Adenocarcinoma with mixed subtypes is a rare but aggressive histologic subtype in colorectal cancer
Hui Sheng,
Xiaoli Wei,
Minjie Mao,
Jincan He,
Tianqi Luo,
Shilin Lu,
Liye Zhou,
Zhixin Huang,
Anli Yang
Affiliations
Hui Sheng
Department of Experimental Research, Sun Yat-sen University Cancer Center, State Key Laboratory of Oncology in South China, Collaborative Innovation Center for Cancer Medicine
Xiaoli Wei
Department of Medical Oncology, Sun Yat-sen University Cancer Center, State Key Laboratory of Oncology in South China, Collaborative Innovation Center for Cancer Medicine
Minjie Mao
Department of Clinical Laboratory, Sun Yat-sen University Cancer Center, State Key Laboratory of Oncology in South China, Collaborative Innovation Center for Cancer Medicine
Jincan He
Zhongshan School of Medicine, Sun Yat-sen University
Tianqi Luo
Department of Gastric Surgery, Sun Yat-sen university Cancer center, State key Laboratory of Oncology in South China, Collaborative Innovation Center for Cancer Medicine
Shilin Lu
Zhongshan School of Medicine, Sun Yat-sen University
Liye Zhou
Department of Medical Oncology, Dana-Farber Cancer Institute
Zhixin Huang
Department of Emergency, Foshan Traditional Chinese Medicine Chancheng High-tech Zone Hospital
Anli Yang
Department of Breast Oncology, Sun Yat-sen University Cancer Center, State Key Laboratory of Oncology in South China, Collaborative Innovation Center for Cancer Medicine
Abstract Background Although numerous studies have investigated the clinicopathologic and prognostic relevance of mucinous adenocarcinoma (MAC) and signet-ring cell carcinoma (SRCC) compared with classic adenocarcinoma (CA), little is known about the prognosis of adenocarcinoma with mixed subtypes (AM) and the differences among these four subtypes.

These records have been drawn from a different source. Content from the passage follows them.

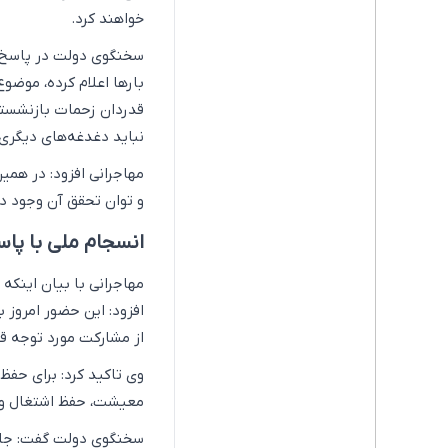
خواهند کرد.
سخنگوی دولت در پاسخ ب
بارها اعلام کرده، موض
نباید دغدغه‌های دیگری
مهاجرانی افزود: در هم
و توان تحقق آن وجود د
انسجام ملی با پ
افزود: این حضور امروز 
از مشارکت مورد توجه قرا
وی تاکید کرد: برای حفظ
معیشت، حفظ اشتغال و ث
سخنگوی دولت گفت: جلوگ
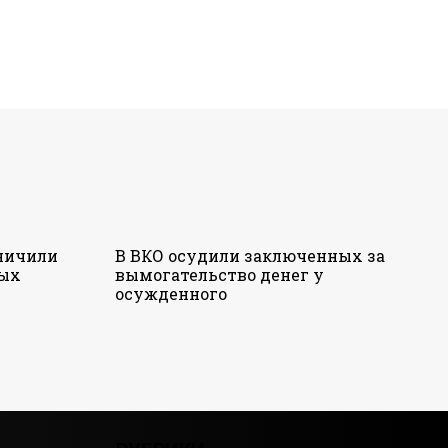
аничили
В ВКО осудили заключенных за
ных
вымогательство денег у
осужденного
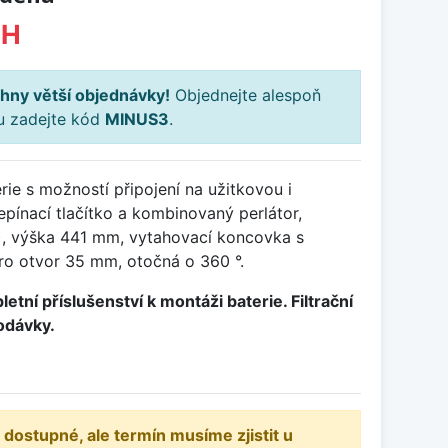
PH
hny větší objednávky!
Objednejte alespoň
ku zadejte kód
MINUS3
.
ie s možností připojení na užitkovou i
epínací tlačítko a kombinovaný perlátor,
, výška 441 mm, vytahovací koncovka s
ro otvor 35 mm, otočná o 360 °.
etní příslušenství k montáži baterie. Filtrační
odávky.
 dostupné, ale termín musíme zjistit u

Methods The statistics of colorectal cancer registered in the Surveillance, Epidemiology and End Results (SEER) database were retrieved and analyzed. We also compared the clinicopathologic and prognostic relevance between CA, SRCC, MAC, and AM. Results The frequencies of these four subtypes were 69.9% (CA, n = 15,812), 25.1% (MAC, n = 5689), 3.6% (SRCC, n = 814) and 1.4% (AM, n = 321), respectively. All of MAC, SRCC, and AM were significantly related with aggressive features. Only SRCC and AM were identified as independent poor prognostic markers for overall survival by multivariate analysis. The aggressiveness of AM was between MAC and SRCC according to the clinicopathologic associations. The prognosis of AM was significantly worse than MAC but comparable with SRCC. Conclusions We confirmed the clinicopathologic relevance with aggressive features of MAC and SRCC, as well as poor prognostic relevance of SRCC by analyzing a large study population data set. Furthermore, we identified AM as a rare but aggressive histologic subtype in colorectal cancer, to which particular attention should be given in clinical practice.